What is needed is an exact copy of every entry below, with the pictures left out.
*** Provided entries ***
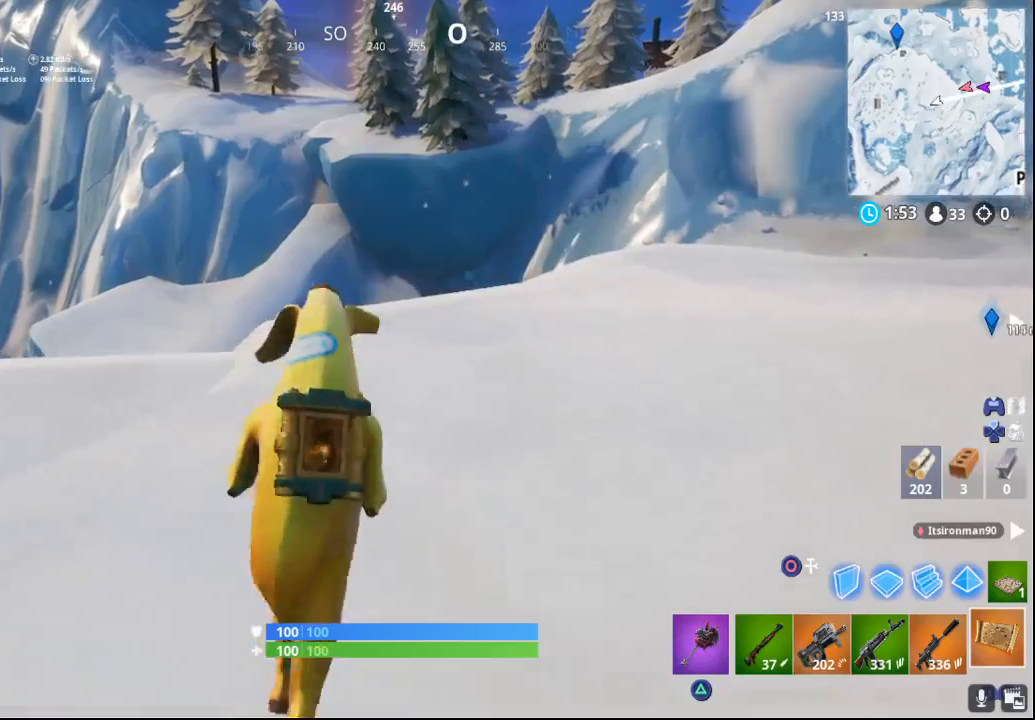
{"buttons": [], "left_stick": "up", "right_stick": "center", "events": []}
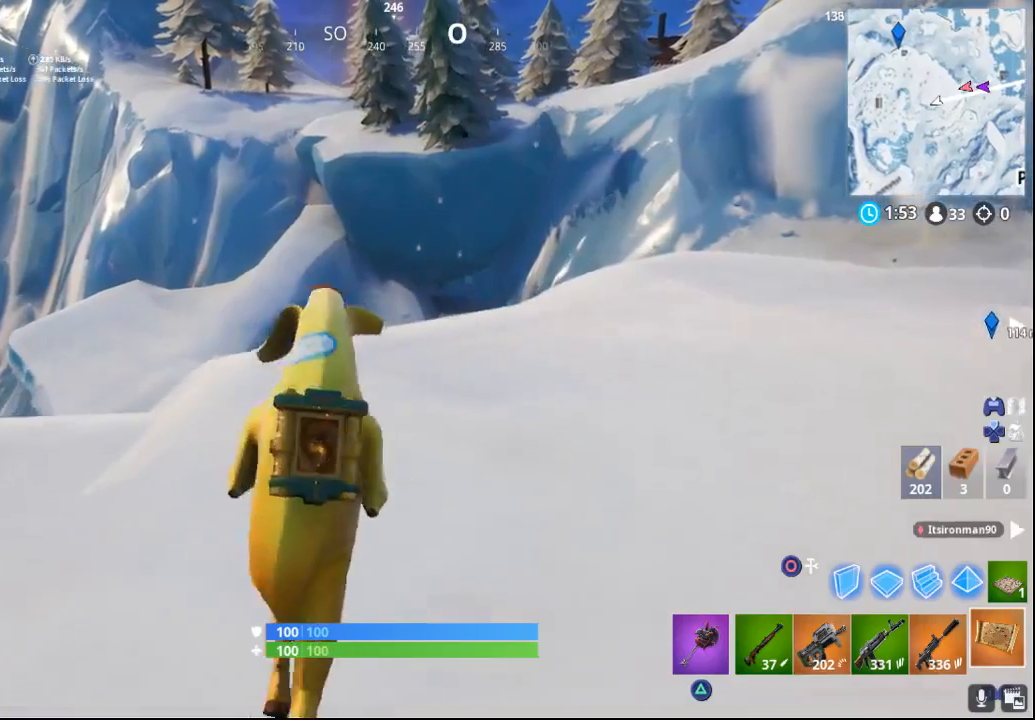
{"buttons": [], "left_stick": "up", "right_stick": "center", "events": []}
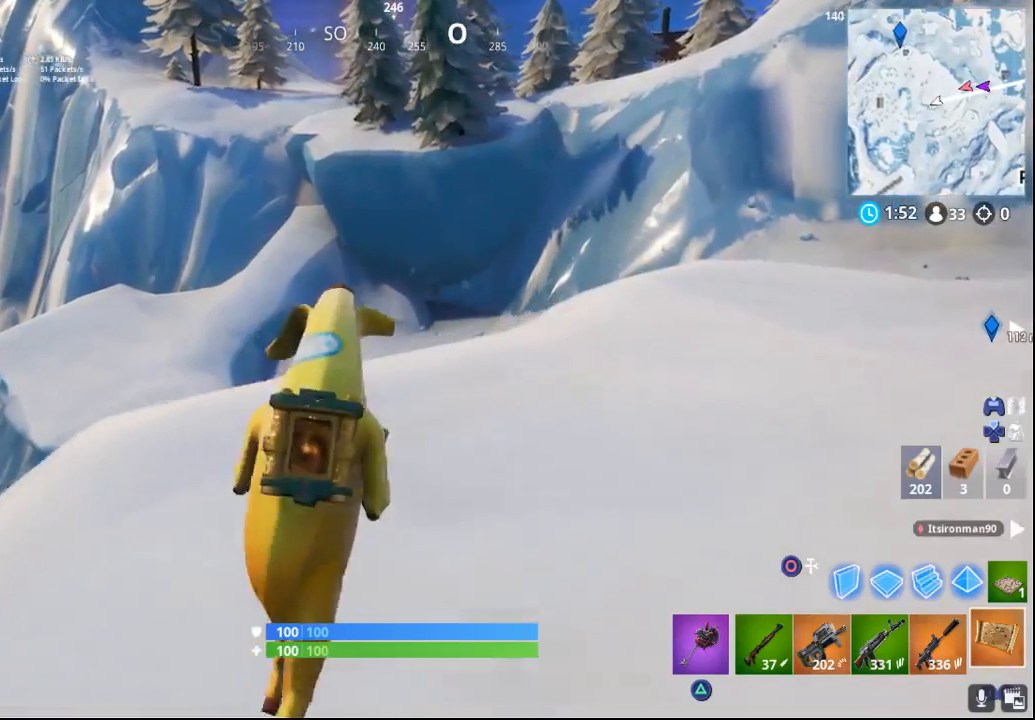
{"buttons": [], "left_stick": "up-right", "right_stick": "center", "events": [[483, "left_stick", "up-right"]]}
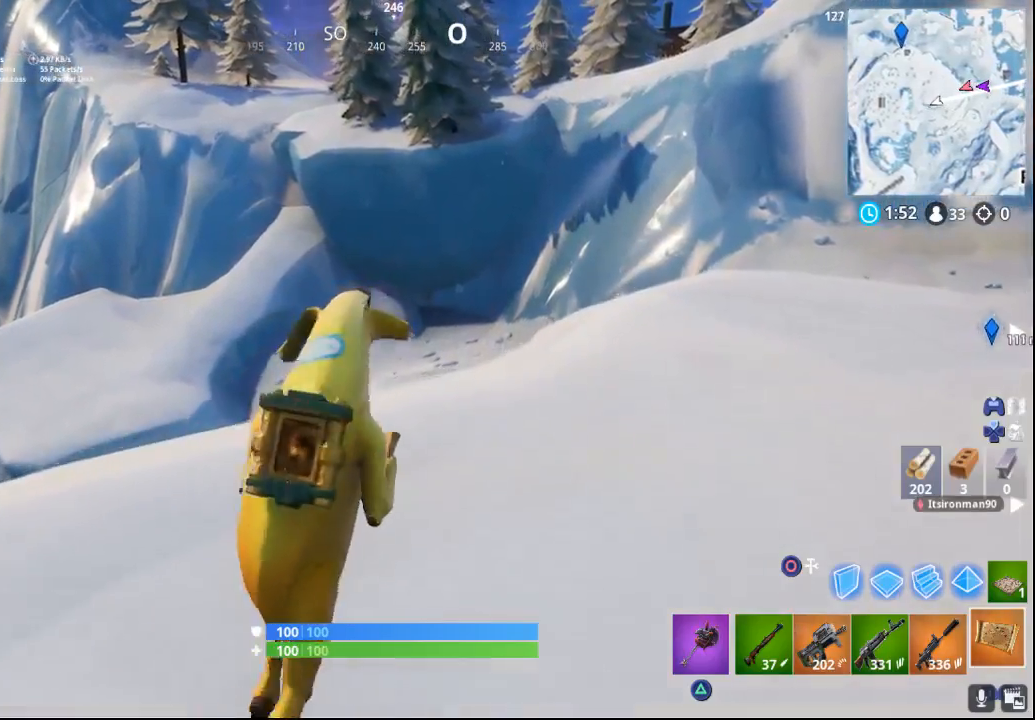
{"buttons": [], "left_stick": "up-right", "right_stick": "up-right", "events": [[467, "right_stick", "up-right"]]}
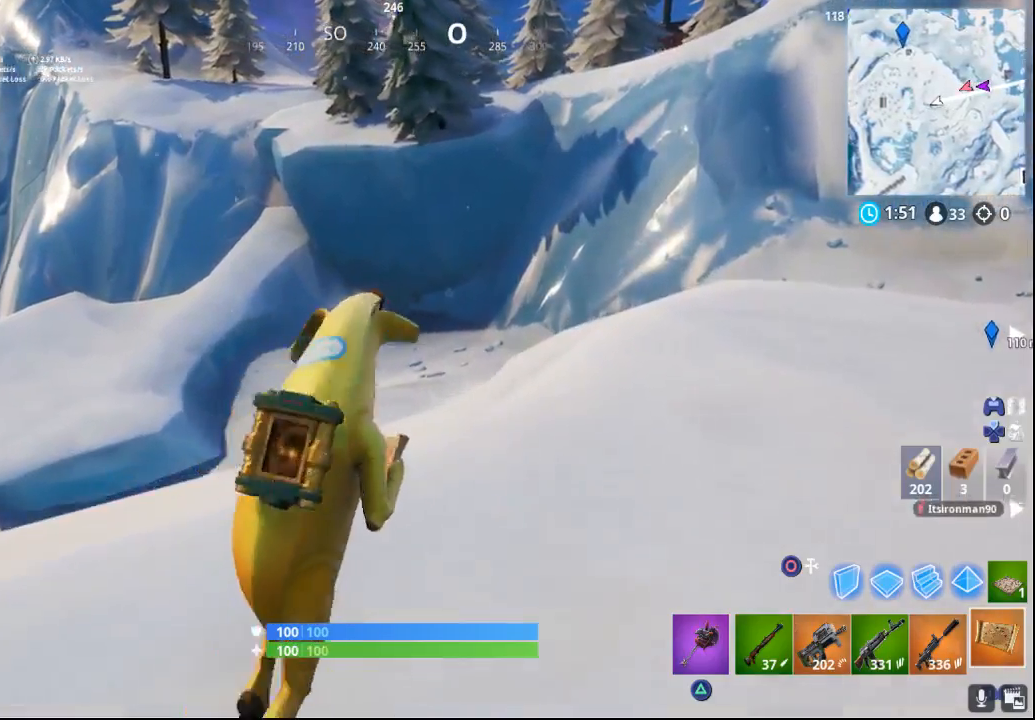
{"buttons": [], "left_stick": "up-right", "right_stick": "center", "events": [[150, "right_stick", "center"]]}
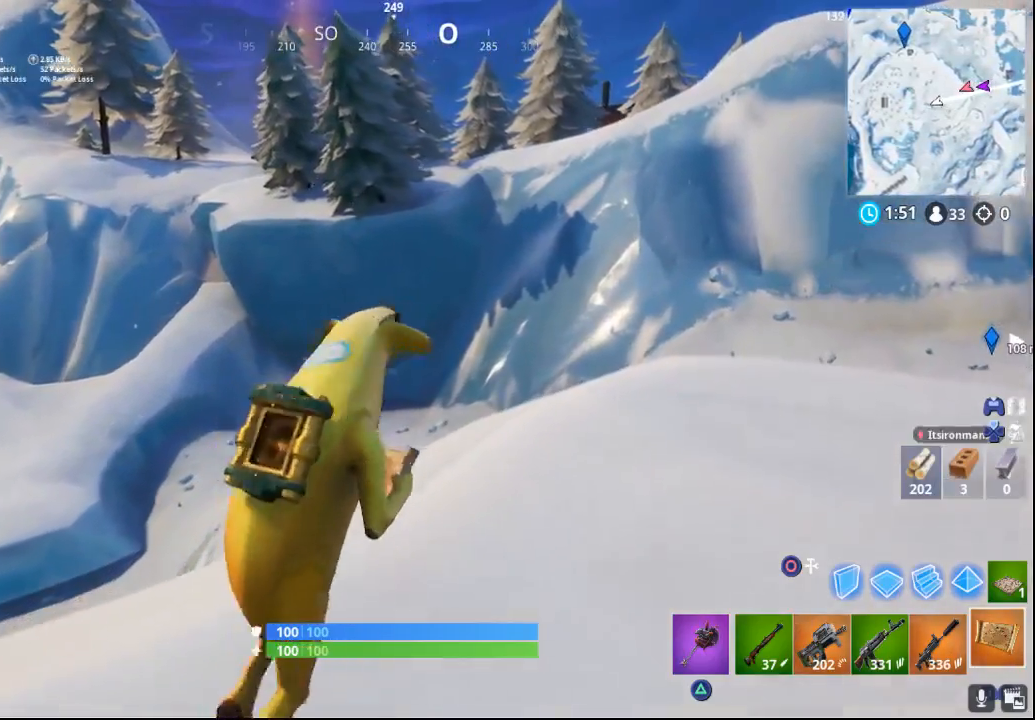
{"buttons": [], "left_stick": "up-right", "right_stick": "center", "events": []}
***
Expected output
{"buttons": [], "left_stick": "up", "right_stick": "center", "events": []}
{"buttons": [], "left_stick": "up", "right_stick": "center", "events": []}
{"buttons": [], "left_stick": "up-right", "right_stick": "center", "events": [[483, "left_stick", "up-right"]]}
{"buttons": [], "left_stick": "up-right", "right_stick": "up-right", "events": [[467, "right_stick", "up-right"]]}
{"buttons": [], "left_stick": "up-right", "right_stick": "center", "events": [[150, "right_stick", "center"]]}
{"buttons": [], "left_stick": "up-right", "right_stick": "center", "events": []}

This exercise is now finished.